Activity: Look through the lines below and extract each one that contains "found".

Raw data:
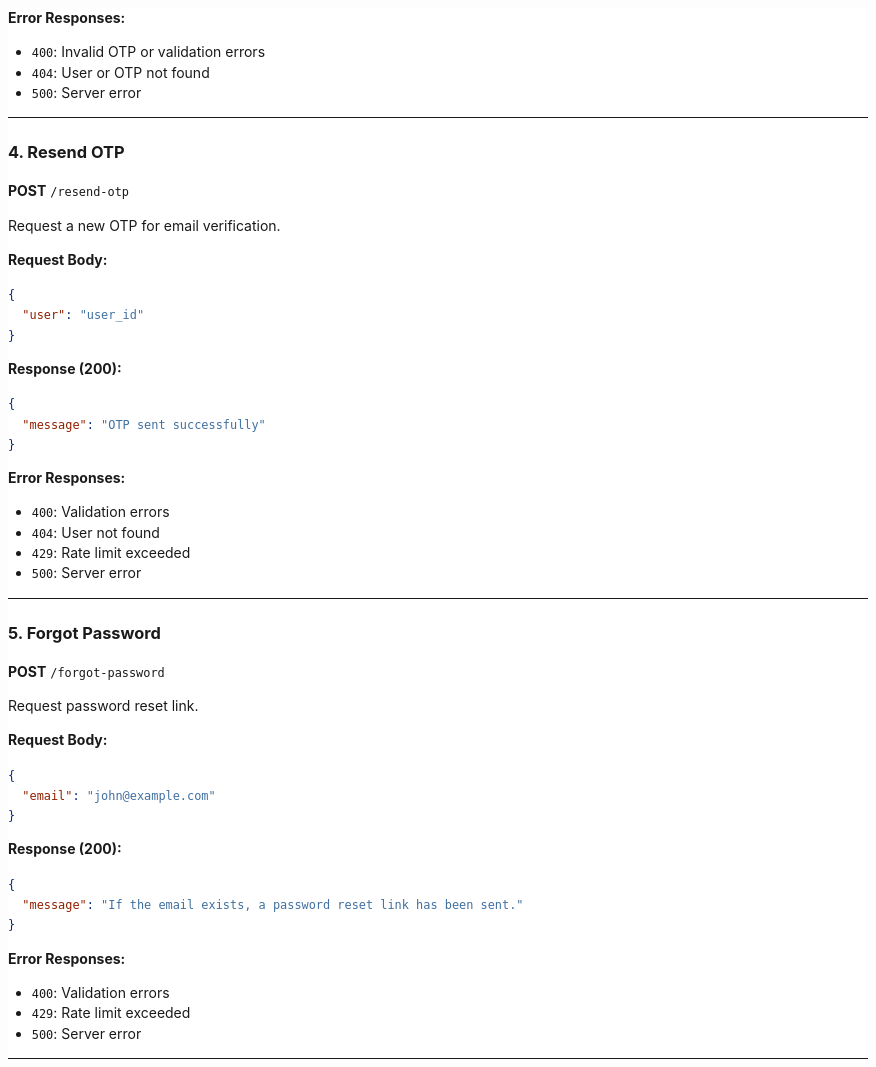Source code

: **Error Responses:**
- `400`: Invalid OTP or validation errors
- `404`: User or OTP not found
- `500`: Server error

---

### 4. Resend OTP
**POST** `/resend-otp`

Request a new OTP for email verification.

**Request Body:**
```json
{
  "user": "user_id"
}
```

**Response (200):**
```json
{
  "message": "OTP sent successfully"
}
```

**Error Responses:**
- `400`: Validation errors
- `404`: User not found
- `429`: Rate limit exceeded
- `500`: Server error

---

### 5. Forgot Password
**POST** `/forgot-password`

Request password reset link.

**Request Body:**
```json
{
  "email": "john@example.com"
}
```

**Response (200):**
```json
{
  "message": "If the email exists, a password reset link has been sent."
}
```

**Error Responses:**
- `400`: Validation errors
- `429`: Rate limit exceeded
- `500`: Server error

---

Solution:
- `404`: User or OTP not found
- `404`: User not found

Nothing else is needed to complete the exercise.